» **EXERCISE BRIEF**:
Begin your transcription at the line containing "text: 5 of 1" and continue it, word for word, to the final line below. Include only those lines and skip the pictures.

□ □ □ □

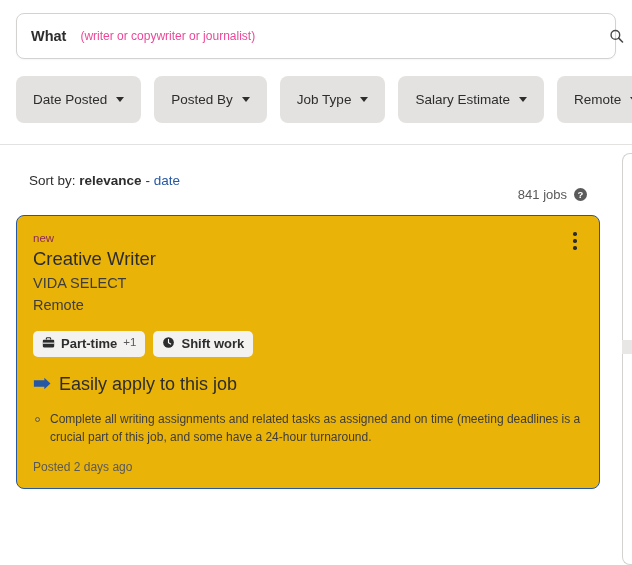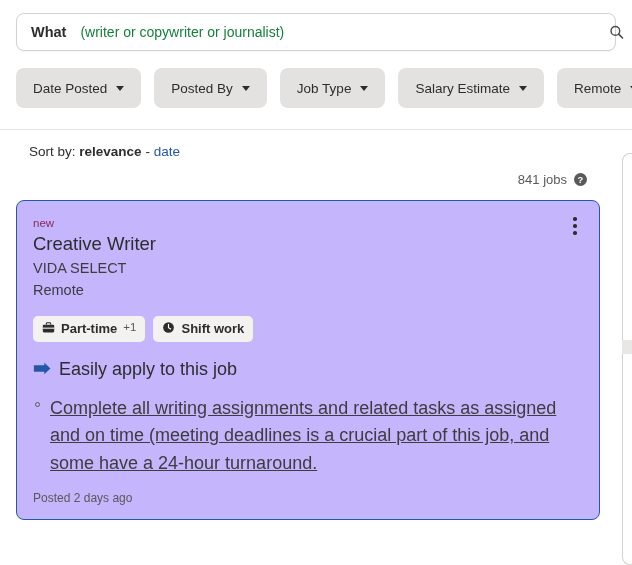"What" .searchbar { height: 38px -> 46px }
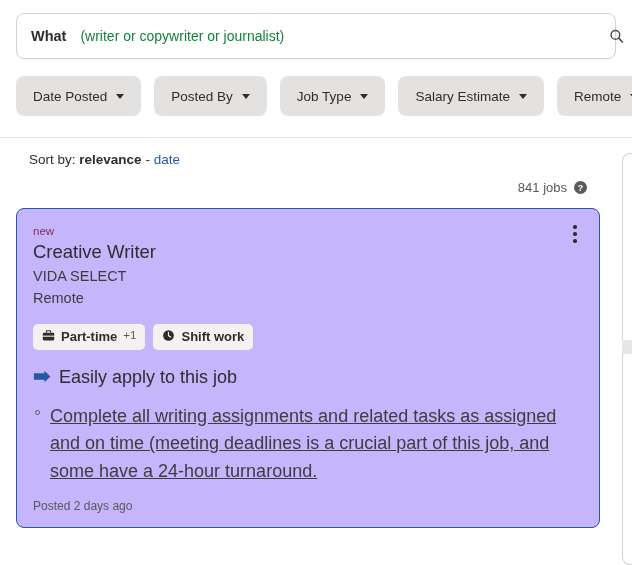"(writer or copywriter or journalist)" .search-input { color: #15803d -> #ec4899; font-size: 14px -> 12px }
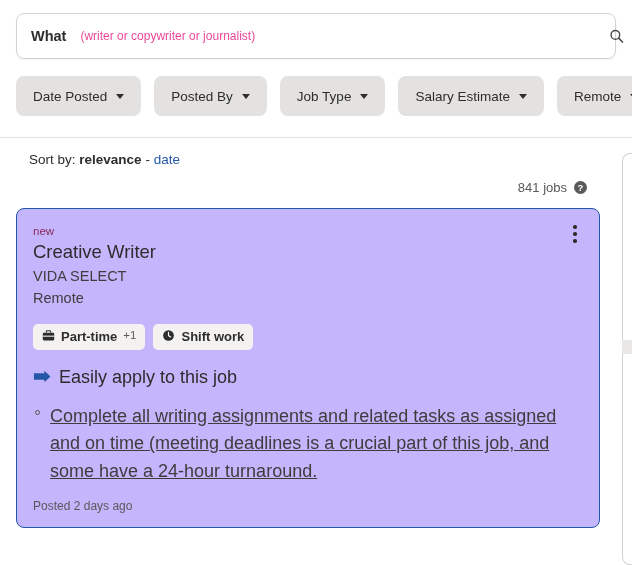"Date Posted" .filter-pill { height: 40px -> 47px }
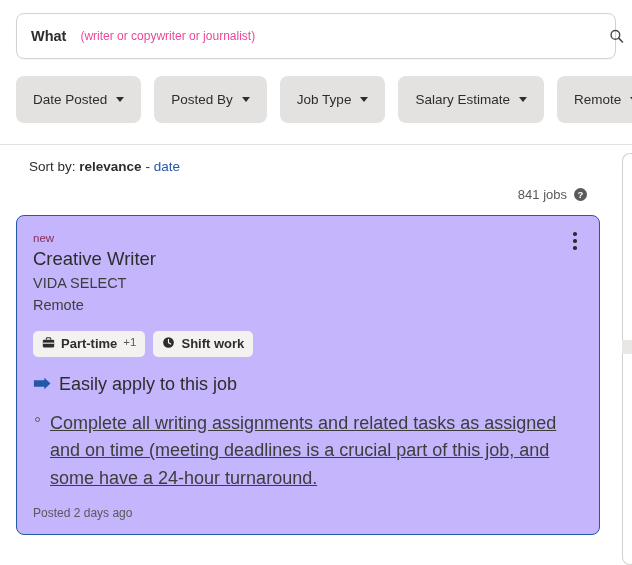"Sort by: relevance - date" .sort-line { align-items: none -> center }
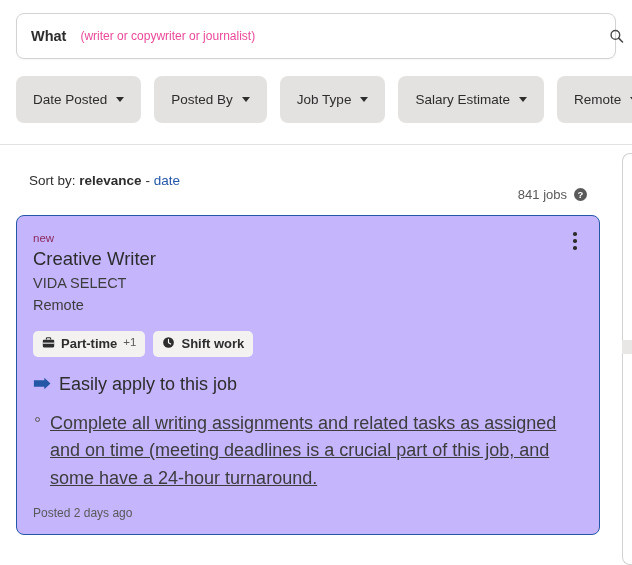"new" .job-card { background: #c4b5fd -> #eab308 }
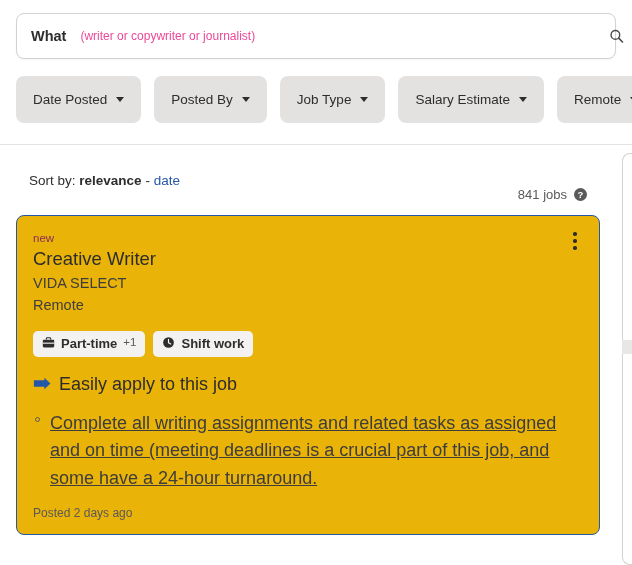"Complete all writing assignments and" .desc-text { font-size: 18px -> 12px; text-decoration: underline -> none }
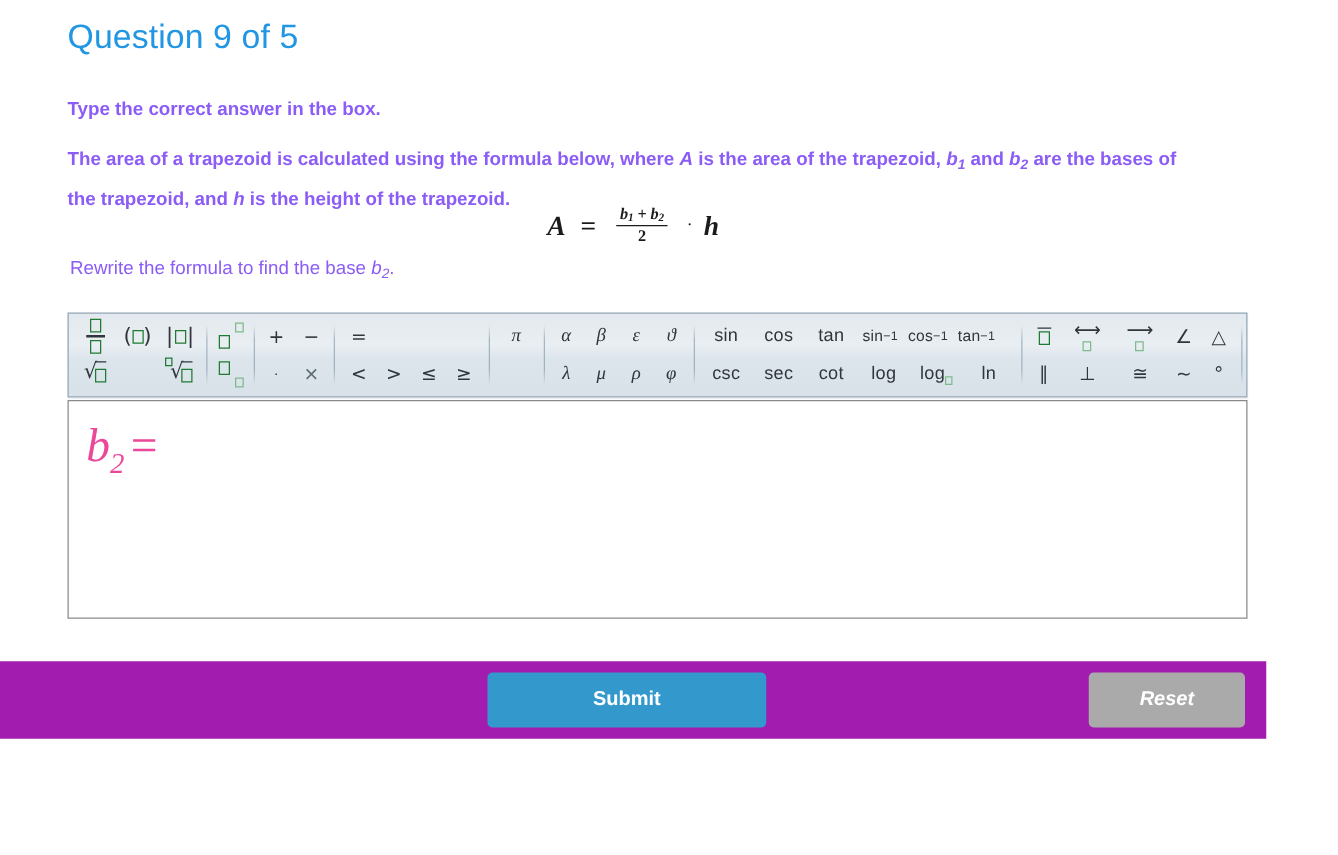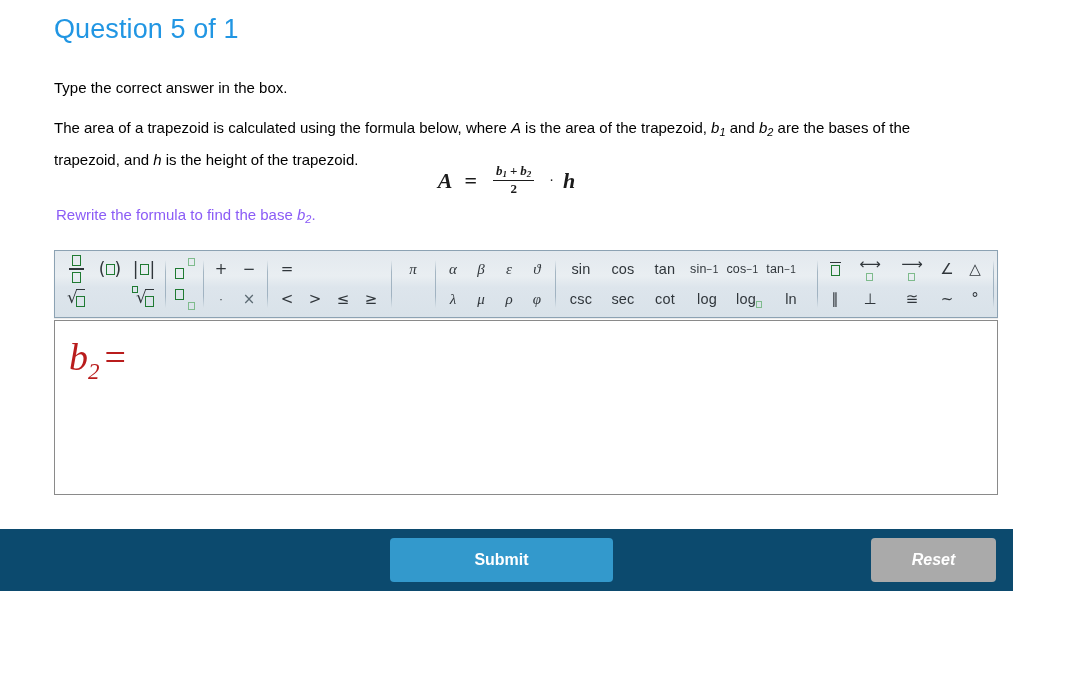"Question 5 of 1" div.q-title { text: 5 of 1 -> 9 of 5 }
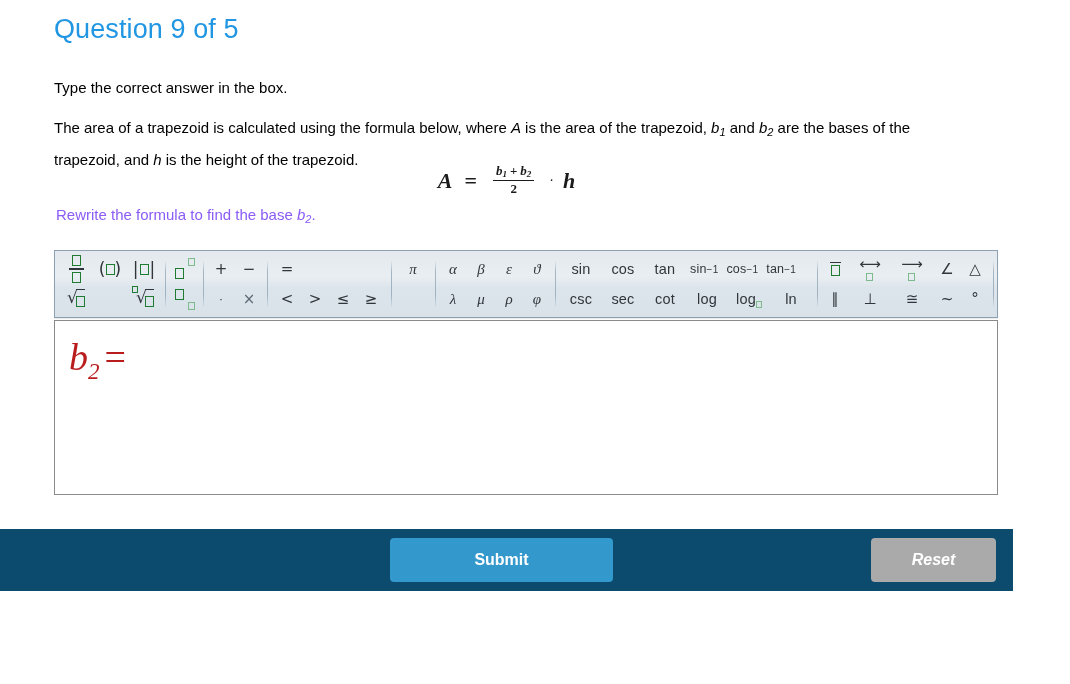"Type the correct answer in" .prompt-line { color: #000000 -> #8b5cf6; font-weight: none -> bold }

□ □ □ □

» **RESPONSE TO THE TASK**:
"Question 5 of 1" div.q-title { text: 5 of 1 -> 9 of 5 }
"Type the correct answer in" .prompt-line { color: #000000 -> #8b5cf6; font-weight: none -> bold }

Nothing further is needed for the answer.